Macondo era una aldea de poco más de veinte chozas de barro y
cañas cuando el primer Buendía, acompañado de un puñado de amigos con sus
familias, sentó allí sus reales. En poco tiempo, se trazaron las calles, se
construyeron casas, siempre a igual distancia del río y con las mismas horas de
sol, se abrieron comercios y tiendas de artesanía, y empezó a llegar la gente.
Poco a poco, primero. En masa después, con la implantación de
la Compañía Bananera y en los años de esplendor. Después, todos se fueron
marchando. Y luego llegó el diluvio, y después el viento, que arrasó el pueblo.
Y al final, las hormigas acabaron con el último habitante, el último Buendía.
Somos menos en España, y en Castilla-La Mancha y, por
supuesto, en Talavera. Somos menos y estamos peor. Y menos que vamos a ser y
peor que vamos a estar. Ya se han ido los emigrantes, después de vivir unos
años el espejismo de un mundo mejor, y empiezan a emigrar los propios, buscando
ese mismo mundo.
He leído por alguna parte que la población española no había
descendido desde el final de la Guerra Civil, en 1939, cuando el hambre y el
miedo empujaron a decenas de miles de personas al exilio. Se fueron muchos,
entre ellos, los mejores. Como ahora.
La “movilidad exterior” término que ha acuñado una ministra con
más lengua que cerebro (y que sentimientos), es, como en esos años 40, un
exilio obligado, una tragedia que pagaremos (y a la Historia me remito),
durante muchos años.
Somos menos y somos peores, porque la población envejecerá
más aún (también lo dijo un Buendía, “uno no se muere cuando debe, sino cuando
puede”), porque la generación de jóvenes mejor formados desplegarán su talento
en otros mundos, porque la experiencia se está despreciando en aras al
beneficio rápido, a los salarios cortos y a los contratos basura.

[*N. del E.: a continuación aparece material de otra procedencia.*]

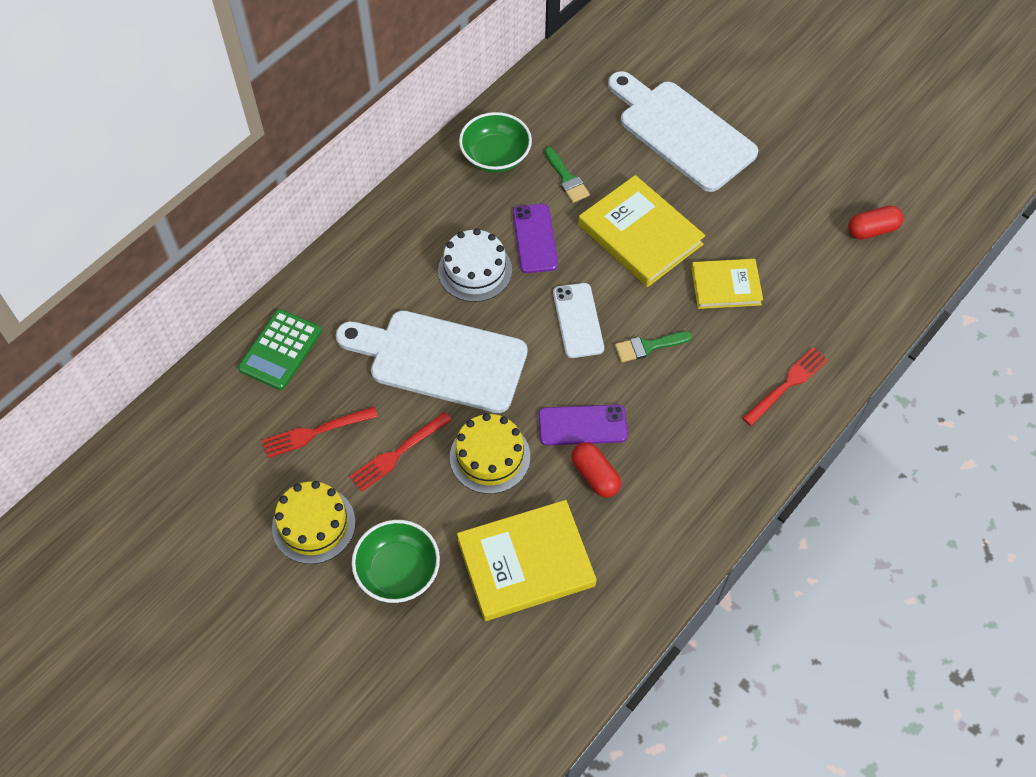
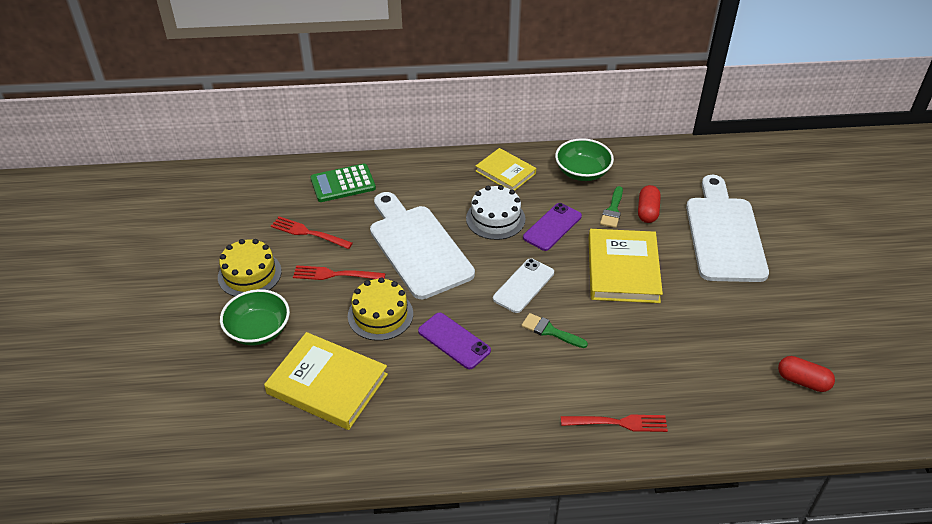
camera: 45 degrees right, 15 degrees down
red capsule [571,442,621,498] -> red capsule moved to [638,185,661,223]
yellow book [691,259,763,309] -> yellow book moved to [476,148,536,191]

Porque se
cambia el sólido mañana por un hoy incierto y porque nadie es capaz de analizar
el pasado para sacar consecuencias y poner remedios.
Y porque, como ocurrió con los exiliados de la guerra, si
algún día esto se arregla, pocos querrán volver a una tierra que les negó el
pan y la sal y les puso las maletas más allá de sus fronteras.
Alguien debería preocuparse por las cifras de descenso de
población, más allá de pensar que ecuatorianos, rumanos o magrebíes ya no nos
consideran el país de las maravillas. Esto es lo fácil, lo obvio.
Por supuesto que también se puede pensar que cuantos menos
seamos, a más tocamos. De retroceso y de desesperanza, claro.